Mrs. Bennet’s oft-used lament strained the last of Elizabeth’s patience. She had tried in vain, as had her father before her, to explain the terms on which her father had come by Longbourn. Since the manor was entailed, only the nearest male relative could inherit the property. Despite many lengthy explanations, however, her mother refused to acknowledge Mr. Collins’ legal right to avail himself of the roof and walls, much less the very furnishings and plate, that she had enjoyed throughout her married life.
“We are not to be thrown into the street, Mama,” Elizabeth said as kindly as she could. “Mr. Collins is a gentleman, not a bill collector.”
A soft rap on the door relieved Elizabeth of the endless duty of placating her mother.
“Yes?”
Hill, the housekeeper, opened the door and peered around it. “The ladies have a visitor,” she
said.
Elizabeth clutched the account book tightly. She had hoped to avoid tradesmen appearing at the house demanding payment, but even the kindest merchants in Meryton had begun to inquire as to when the Misses Bennet might cross their palms with a bit of silver.
To her shock, however, the door opened fully to reveal their cousin, Mr. Collins himself, standing on the threshold.
“Mr. Collins! You are come,” Elizabeth blurted out.

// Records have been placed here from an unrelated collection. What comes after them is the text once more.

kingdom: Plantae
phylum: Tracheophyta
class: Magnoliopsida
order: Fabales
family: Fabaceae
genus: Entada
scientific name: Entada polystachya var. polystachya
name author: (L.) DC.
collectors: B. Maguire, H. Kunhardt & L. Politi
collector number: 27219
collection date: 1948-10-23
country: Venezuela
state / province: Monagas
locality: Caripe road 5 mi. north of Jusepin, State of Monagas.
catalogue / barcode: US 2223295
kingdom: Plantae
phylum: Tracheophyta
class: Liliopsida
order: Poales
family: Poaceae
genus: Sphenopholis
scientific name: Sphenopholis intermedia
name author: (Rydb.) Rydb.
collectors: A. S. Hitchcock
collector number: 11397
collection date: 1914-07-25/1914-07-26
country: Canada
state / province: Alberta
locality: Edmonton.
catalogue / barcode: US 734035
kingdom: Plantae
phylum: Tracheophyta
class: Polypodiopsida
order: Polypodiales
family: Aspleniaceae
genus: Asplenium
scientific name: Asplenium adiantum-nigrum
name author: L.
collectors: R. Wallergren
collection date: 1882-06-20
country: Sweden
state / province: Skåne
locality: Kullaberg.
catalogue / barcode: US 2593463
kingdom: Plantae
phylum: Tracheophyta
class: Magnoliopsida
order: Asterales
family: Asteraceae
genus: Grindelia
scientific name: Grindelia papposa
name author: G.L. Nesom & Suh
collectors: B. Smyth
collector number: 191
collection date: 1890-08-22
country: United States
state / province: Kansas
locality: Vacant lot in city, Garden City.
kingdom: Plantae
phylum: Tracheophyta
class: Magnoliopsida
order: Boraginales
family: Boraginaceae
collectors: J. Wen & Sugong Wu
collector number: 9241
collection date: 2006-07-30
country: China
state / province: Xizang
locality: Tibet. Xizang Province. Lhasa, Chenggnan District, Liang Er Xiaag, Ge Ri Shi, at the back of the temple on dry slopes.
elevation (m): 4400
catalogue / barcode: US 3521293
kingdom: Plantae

The Rev. Mr. Collins failed to register the dismay in her tone. He smiled, sketched a bow, and entered the room. “Miss Elizabeth. Mrs. Bennet. You are in good health, I trust?” He did not pause for an answer but continued, “I bring you the compliments of my most esteemed patroness, Lady Catherine de Bourgh, who urged me to delay my return to Longbourn no longer.”
Having spent several days in her cousin’s tedious company, Elizabeth could well imagine that the gentleman’s patroness had been glad to encourage him on his way.
“We are delighted to see you, Mr. Collins. I trust you are in good health as well.” Elizabeth rose and made her curtsy since her mother showed no signs of greeting the new master of Longbourn in a proper manner.
“Mr. Collins,” her mother said from where she reclined on the settee. “How good of you to come to minister to us in our grief.”
The gentleman’s brow creased for a moment at this manner of address, for he had expected to find Mrs. Bennet quite recovered from her husband’s death. Instead, she showed no more sign of relinquishing her hold upon the house than she had six months before, greeting him as a visitor rather than the master. Elizabeth stifled a sigh. Six years, much less six months, would not be sufficient to persuade her mother that Longbourn was no longer theirs.
“I am at your service, madam,” Mr. Collins said with yet another bow. His manners were all civility, yet he could not help but cast an assessing eye over the room. “Your sisters are also well, I trust?” he asked Elizabeth when she seated herself again in her chair and motioned for him to occupy the one opposite.